Write out the lines from the one containing "What is the sum of all Min values?" through the end of the lines, reproducing them verbatim and omitting the pictures.

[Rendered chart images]
━━━━━━━━━━
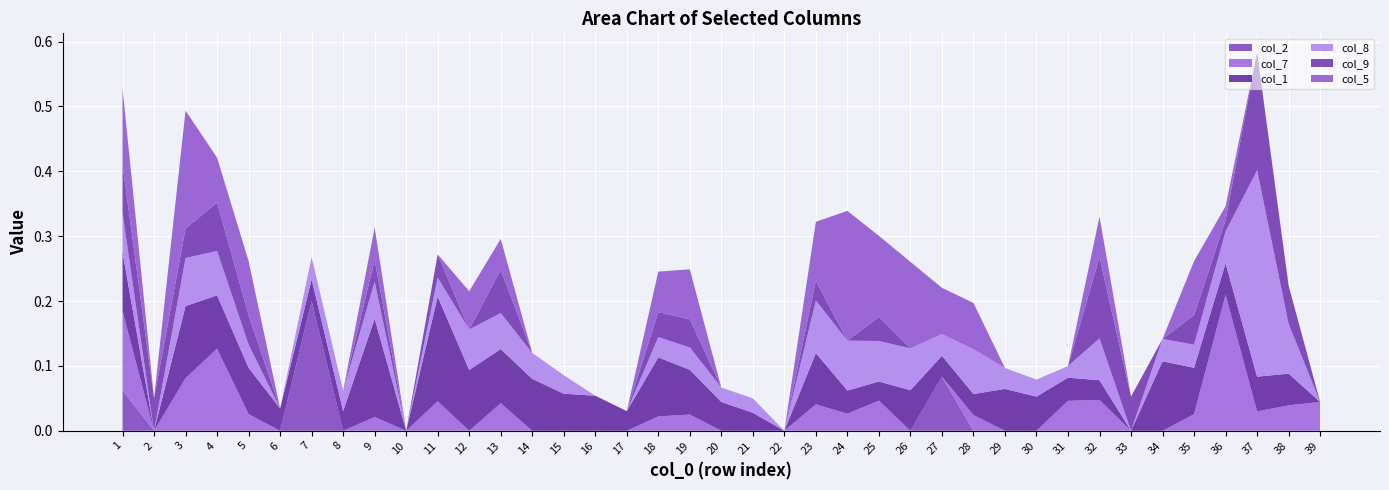

True or false: col_2 has a value of 0.0 at 6.

True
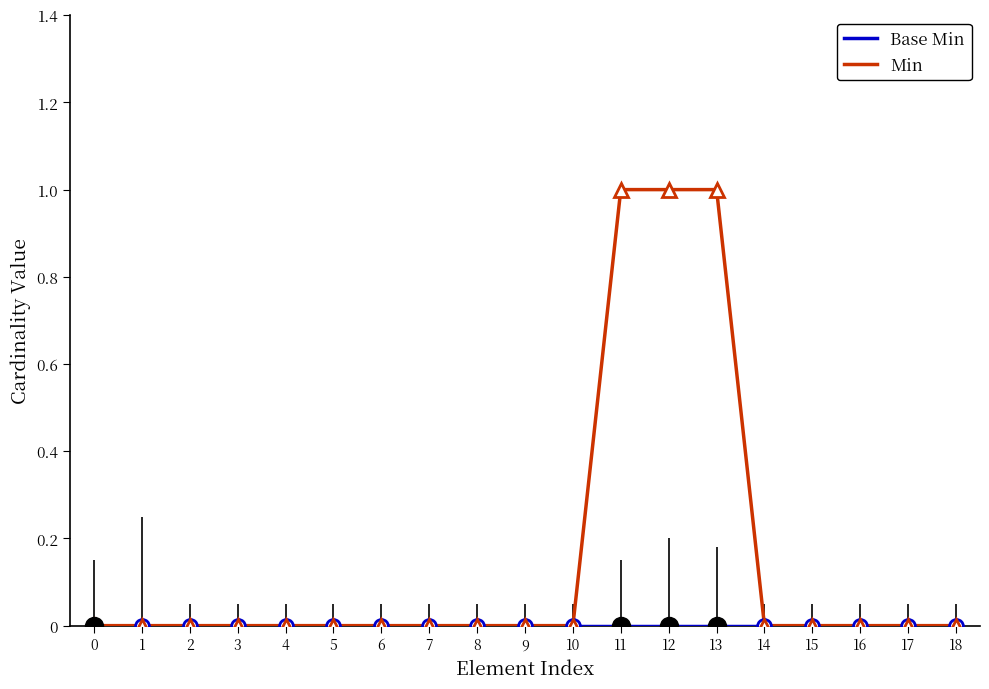

What is the sum of all Min values?

3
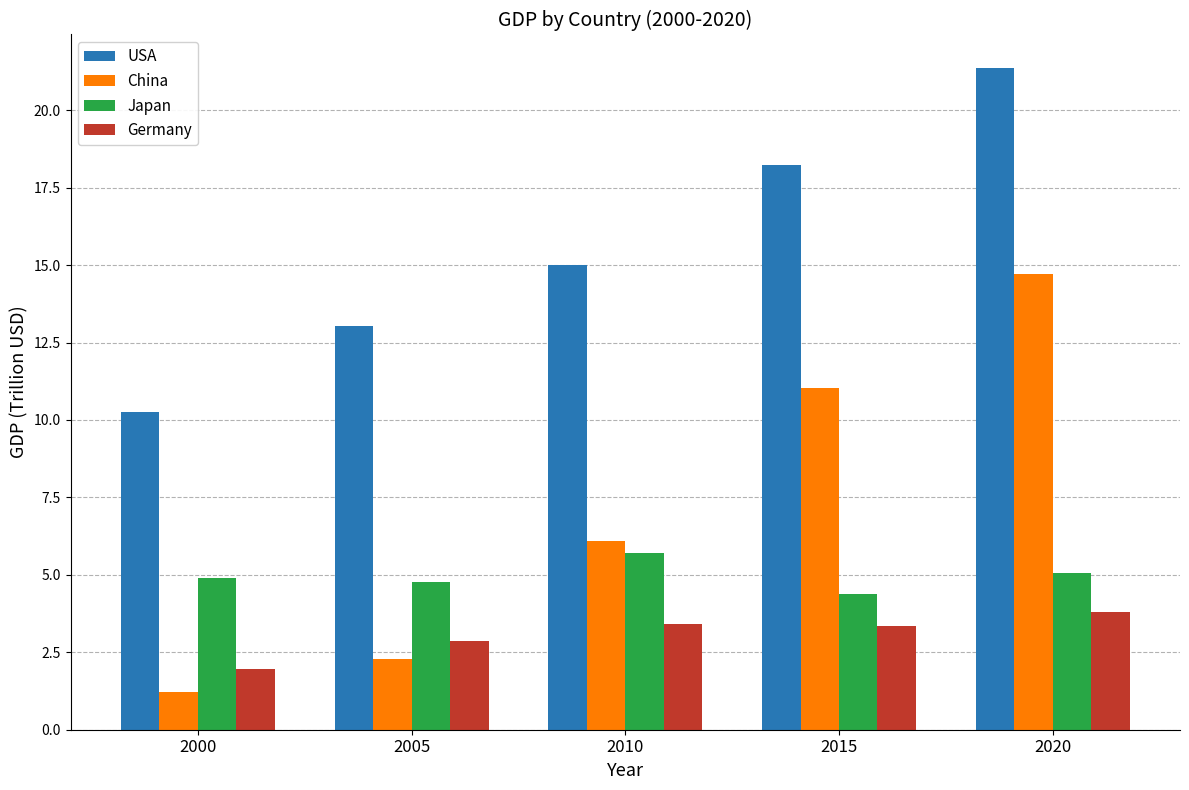

Is it true that Germany equals 5.0 at 2005?

False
━━━━━━━━━━
_WRITTEN RESPONSE:_
What is the sum of all Min values?

3

Is it true that Germany equals 5.0 at 2005?

False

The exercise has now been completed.